FirebirdSQL / firebird

Firebird server, client and tools
https://www.firebirdsql.org/
1.19k stars 205 forks source link

Bad optimization of queries with DB_KEY [CORE1295] #1716

Closed firebird-automations closed 14 years ago

firebird-automations commented 17 years ago

Submitted by: Alexander Tyutik (tut)

Is duplicated by CORE3997 Is related to QA509 Relate to CORE4530

To reproduce the problem you need any table from your DB and next procedure:

CREATE PROCEDURE GET_DB_KEY RETURNS ( "DB_KEY" CHAR(8) CHARACTER SET OCTETS) AS BEGIN SELECT RDB$DB_KEY FROM YOUR_TABLE WHERE ID = 3 INTO :DB_KEY; SUSPEND; END

Now good query with my test table called "Tree" (2 indexed reads):

----------------------------------------------------------------------------------------------------------------------

SELECT * FROM GET_DB_KEY G LEFT JOIN "Tree" T ON T.RDB$DB_KEY = G."DB_KEY"

PLAN JOIN (Tree INDEX (PK_Tree), T INDEX ())

----------------------------------------------------------------------------------------------------------------------

Bad queries:

----------------------------------------------------------------------------------------------------------------------

SELECT * FROM GET_DB_KEY G JOIN "Tree" T ON T.RDB$DB_KEY = G."DB_KEY"

PLAN JOIN (Tree INDEX (PK_Tree), T NATURAL)

----------------------------------------------------------------------------------------------------------------------

SELECT * FROM "Tree" WHERE RDB$DB_KEY = (SELECT "DB_KEY" FROM GET_DB_KEY)

PLAN (Tree INDEX (PK_Tree)) PLAN (Tree NATURAL)

----------------------------------------------------------------------------------------------------------------------

In both queries all records from table "Tree" were fetched

Commits: FirebirdSQL/firebird@134d923fa141529ddb1d5be64dec1be1cbd239c9 FirebirdSQL/firebird@57f2da480b809db22070f7791e1d18c03659679e FirebirdSQL/firebird@bebc026b62f5dac7d18f9d2a0563efd1af1b4ae0 FirebirdSQL/firebird@a1d9ca672642362374c3d52c6106619e0ddd06d7 FirebirdSQL/firebird@b07ef45ae6a4d4816ae36cfa2e638fc3a9c19af5 FirebirdSQL/firebird@c7853fa9e19c4c7ff8d3c6d353dfd1f0a21f9364 FirebirdSQL/fbt-repository@a8ad99b9ad8901e092a9cfda4b1f3403188893ae

firebird-automations commented 17 years ago

Commented by: @pcisar

I can't comprehend what you're trying to do here, as you're mixing apples and oranges in a way that doesn't make sense.

1. Retrieval via RDB$DB_KEY can't use any index, as it's meaningless . DB_KEY is "direct pointer" to the row, so retrieval is mere calculation of the location (data page + slot) and off you go.

2. Join of two different tables via their DB_KEY is pointless as they can't match from obvious reason (similar to comparison of two memory pointers to different objects for equality).

firebird-automations commented 17 years ago
Modified by: @pcisar status: Open \[ 1 \] =\> Resolved \[ 5 \] resolution: Won't Fix \[ 2 \]
firebird-automations commented 17 years ago

Commented by: Alexander Tyutik (tut)

> I can't comprehend what you're trying to do here, as you're mixing apples and oranges in a way that doesn't make sense.

No.

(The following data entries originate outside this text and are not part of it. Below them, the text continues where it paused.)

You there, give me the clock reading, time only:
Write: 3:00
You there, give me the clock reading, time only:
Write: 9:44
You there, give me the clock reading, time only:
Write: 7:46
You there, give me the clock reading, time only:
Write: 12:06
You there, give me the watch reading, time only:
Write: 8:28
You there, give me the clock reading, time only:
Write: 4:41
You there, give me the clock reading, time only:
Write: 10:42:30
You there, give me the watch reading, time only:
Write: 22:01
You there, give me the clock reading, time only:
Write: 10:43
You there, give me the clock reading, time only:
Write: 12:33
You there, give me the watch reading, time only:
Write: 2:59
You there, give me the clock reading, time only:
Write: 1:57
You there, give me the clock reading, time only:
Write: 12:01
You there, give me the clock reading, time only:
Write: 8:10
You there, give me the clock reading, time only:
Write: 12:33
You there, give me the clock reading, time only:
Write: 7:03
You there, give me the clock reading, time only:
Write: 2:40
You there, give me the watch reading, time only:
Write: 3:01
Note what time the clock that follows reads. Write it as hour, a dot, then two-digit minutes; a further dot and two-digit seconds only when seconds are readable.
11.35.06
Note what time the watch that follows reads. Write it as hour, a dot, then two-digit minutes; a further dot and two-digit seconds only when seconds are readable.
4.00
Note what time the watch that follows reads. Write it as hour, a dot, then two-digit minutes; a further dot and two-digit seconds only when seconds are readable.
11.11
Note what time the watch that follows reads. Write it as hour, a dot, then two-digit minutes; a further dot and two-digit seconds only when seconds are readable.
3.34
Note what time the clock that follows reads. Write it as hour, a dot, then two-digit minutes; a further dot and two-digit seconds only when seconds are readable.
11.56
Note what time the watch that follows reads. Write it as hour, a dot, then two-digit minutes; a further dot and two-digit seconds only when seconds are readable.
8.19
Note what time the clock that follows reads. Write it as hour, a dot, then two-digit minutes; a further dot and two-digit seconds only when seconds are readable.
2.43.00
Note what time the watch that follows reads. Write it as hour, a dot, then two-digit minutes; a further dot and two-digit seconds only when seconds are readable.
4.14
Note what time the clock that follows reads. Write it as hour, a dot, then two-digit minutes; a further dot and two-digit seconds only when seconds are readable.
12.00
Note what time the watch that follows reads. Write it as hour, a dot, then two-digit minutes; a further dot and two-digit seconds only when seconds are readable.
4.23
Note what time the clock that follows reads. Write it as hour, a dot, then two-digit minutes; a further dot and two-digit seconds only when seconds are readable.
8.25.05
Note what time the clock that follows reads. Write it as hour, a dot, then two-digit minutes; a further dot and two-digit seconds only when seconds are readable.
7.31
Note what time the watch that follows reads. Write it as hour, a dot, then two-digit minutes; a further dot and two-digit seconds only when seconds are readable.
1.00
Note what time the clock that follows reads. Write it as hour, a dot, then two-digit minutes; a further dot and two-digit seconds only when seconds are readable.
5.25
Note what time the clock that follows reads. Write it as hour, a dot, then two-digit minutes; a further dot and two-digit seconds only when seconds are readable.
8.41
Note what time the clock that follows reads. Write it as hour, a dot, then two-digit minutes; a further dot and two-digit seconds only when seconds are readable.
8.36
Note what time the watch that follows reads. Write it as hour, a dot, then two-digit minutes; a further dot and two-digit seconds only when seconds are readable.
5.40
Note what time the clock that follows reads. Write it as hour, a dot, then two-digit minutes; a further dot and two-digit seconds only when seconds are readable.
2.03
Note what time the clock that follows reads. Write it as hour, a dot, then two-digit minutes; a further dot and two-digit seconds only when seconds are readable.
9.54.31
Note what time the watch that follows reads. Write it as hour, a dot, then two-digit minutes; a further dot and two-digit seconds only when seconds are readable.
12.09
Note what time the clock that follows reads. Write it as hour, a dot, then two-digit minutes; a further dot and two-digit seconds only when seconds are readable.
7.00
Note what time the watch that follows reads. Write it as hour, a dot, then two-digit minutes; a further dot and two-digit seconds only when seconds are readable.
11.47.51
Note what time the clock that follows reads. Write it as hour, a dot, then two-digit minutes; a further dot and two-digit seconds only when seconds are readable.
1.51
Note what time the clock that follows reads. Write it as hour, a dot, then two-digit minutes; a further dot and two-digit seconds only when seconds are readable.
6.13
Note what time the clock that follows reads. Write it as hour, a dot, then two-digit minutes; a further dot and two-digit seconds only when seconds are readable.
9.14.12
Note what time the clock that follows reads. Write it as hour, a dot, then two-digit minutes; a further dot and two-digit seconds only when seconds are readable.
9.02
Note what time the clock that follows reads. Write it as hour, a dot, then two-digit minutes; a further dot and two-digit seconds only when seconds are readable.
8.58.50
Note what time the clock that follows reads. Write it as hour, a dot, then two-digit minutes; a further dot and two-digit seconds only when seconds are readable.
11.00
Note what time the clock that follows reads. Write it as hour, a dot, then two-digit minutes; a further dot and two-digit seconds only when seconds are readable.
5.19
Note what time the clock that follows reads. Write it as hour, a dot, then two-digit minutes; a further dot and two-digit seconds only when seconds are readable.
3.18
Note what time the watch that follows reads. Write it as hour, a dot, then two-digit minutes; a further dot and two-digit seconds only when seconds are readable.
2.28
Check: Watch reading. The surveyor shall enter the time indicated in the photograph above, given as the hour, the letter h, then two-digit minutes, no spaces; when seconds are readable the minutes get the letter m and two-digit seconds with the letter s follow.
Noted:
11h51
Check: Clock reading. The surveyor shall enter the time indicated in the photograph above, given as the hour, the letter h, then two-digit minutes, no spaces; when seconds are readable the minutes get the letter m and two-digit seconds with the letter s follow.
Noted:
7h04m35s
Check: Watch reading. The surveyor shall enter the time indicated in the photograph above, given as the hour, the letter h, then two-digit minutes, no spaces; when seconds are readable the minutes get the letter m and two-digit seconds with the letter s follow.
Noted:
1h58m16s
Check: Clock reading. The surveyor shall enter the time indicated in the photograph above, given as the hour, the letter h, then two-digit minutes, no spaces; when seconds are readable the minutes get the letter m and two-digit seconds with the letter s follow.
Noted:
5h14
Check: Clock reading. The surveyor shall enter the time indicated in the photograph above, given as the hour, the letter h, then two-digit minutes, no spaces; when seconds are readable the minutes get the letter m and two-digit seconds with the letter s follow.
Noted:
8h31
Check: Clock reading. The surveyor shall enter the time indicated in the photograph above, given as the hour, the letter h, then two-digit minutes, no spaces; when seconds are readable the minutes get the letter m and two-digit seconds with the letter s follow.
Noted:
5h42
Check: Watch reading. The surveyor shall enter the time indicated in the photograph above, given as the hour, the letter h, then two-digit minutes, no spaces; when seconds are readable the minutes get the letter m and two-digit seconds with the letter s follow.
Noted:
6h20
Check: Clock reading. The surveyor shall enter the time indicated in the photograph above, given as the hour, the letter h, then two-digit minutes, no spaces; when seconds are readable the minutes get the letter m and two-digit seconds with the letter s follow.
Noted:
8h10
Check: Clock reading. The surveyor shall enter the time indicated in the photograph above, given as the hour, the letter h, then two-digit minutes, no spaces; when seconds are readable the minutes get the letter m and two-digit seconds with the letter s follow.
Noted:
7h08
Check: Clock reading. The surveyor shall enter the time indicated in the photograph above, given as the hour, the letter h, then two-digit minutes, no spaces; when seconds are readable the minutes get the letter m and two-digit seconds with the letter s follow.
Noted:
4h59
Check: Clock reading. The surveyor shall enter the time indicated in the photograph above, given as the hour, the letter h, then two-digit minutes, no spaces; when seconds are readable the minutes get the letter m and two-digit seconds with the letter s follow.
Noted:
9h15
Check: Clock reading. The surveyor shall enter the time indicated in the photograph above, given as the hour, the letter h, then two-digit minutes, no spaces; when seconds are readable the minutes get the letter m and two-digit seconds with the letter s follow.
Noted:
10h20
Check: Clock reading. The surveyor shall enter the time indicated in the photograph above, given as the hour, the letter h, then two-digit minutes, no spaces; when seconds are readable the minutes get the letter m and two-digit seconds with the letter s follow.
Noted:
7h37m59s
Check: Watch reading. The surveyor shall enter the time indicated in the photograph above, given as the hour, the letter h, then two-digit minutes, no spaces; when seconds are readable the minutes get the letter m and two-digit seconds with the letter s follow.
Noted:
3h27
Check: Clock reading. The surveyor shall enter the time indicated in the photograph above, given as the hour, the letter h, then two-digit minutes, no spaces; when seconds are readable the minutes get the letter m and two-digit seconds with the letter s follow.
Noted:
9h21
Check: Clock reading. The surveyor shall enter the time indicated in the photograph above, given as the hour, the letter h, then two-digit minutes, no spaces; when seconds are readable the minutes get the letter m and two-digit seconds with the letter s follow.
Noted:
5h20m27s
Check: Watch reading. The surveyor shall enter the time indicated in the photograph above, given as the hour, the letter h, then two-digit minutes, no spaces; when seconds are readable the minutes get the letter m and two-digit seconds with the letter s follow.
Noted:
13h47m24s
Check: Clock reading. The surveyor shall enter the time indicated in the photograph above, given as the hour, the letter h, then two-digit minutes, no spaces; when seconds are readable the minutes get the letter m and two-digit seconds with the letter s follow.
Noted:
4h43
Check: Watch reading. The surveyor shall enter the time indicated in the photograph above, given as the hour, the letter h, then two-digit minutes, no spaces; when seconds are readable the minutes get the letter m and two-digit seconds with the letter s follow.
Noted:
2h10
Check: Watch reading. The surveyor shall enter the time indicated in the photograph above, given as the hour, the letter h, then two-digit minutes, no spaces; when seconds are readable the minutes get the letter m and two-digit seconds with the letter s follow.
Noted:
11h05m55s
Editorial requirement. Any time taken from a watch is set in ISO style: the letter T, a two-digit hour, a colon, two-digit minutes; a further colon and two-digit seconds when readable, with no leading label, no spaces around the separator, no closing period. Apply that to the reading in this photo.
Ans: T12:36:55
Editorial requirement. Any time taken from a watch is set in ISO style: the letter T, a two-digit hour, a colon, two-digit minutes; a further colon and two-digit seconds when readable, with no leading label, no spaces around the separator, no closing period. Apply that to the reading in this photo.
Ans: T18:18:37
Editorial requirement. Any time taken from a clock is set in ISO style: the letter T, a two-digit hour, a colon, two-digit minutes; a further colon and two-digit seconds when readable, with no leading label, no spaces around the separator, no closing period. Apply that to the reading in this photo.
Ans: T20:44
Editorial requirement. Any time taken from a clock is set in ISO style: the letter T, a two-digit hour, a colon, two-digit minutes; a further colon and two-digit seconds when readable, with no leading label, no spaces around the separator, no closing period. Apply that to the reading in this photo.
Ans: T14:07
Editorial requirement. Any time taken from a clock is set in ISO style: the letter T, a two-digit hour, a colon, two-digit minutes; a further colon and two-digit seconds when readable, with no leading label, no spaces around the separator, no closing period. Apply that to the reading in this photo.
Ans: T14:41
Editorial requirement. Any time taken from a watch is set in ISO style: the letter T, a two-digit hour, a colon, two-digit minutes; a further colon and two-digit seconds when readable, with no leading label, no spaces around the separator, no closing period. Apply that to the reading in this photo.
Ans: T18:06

In my version of procedure get DB_KEY from table "Tree" too.

> Join of two different tables via their DB_KEY is pointless

I haven't join diffirent tables. Read above. Seems i explained problem not clear :-(

Here is my version of procedure:

CREATE PROCEDURE GET_DB_KEY RETURNS ( "DB_KEY" CHAR(8) CHARACTER SET OCTETS) AS BEGIN SELECT RDB$DB_KEY FROM "Tree" WHERE ID = 3 INTO :DB_KEY; SUSPEND; END

and i wanted to say that you should use any existing table from your database instead of YOUR_TABLE. And then i wrote that i used table "Tree". You may use any other table, but should recompile procedure vith valid table name and ID value (or what you use instead of id).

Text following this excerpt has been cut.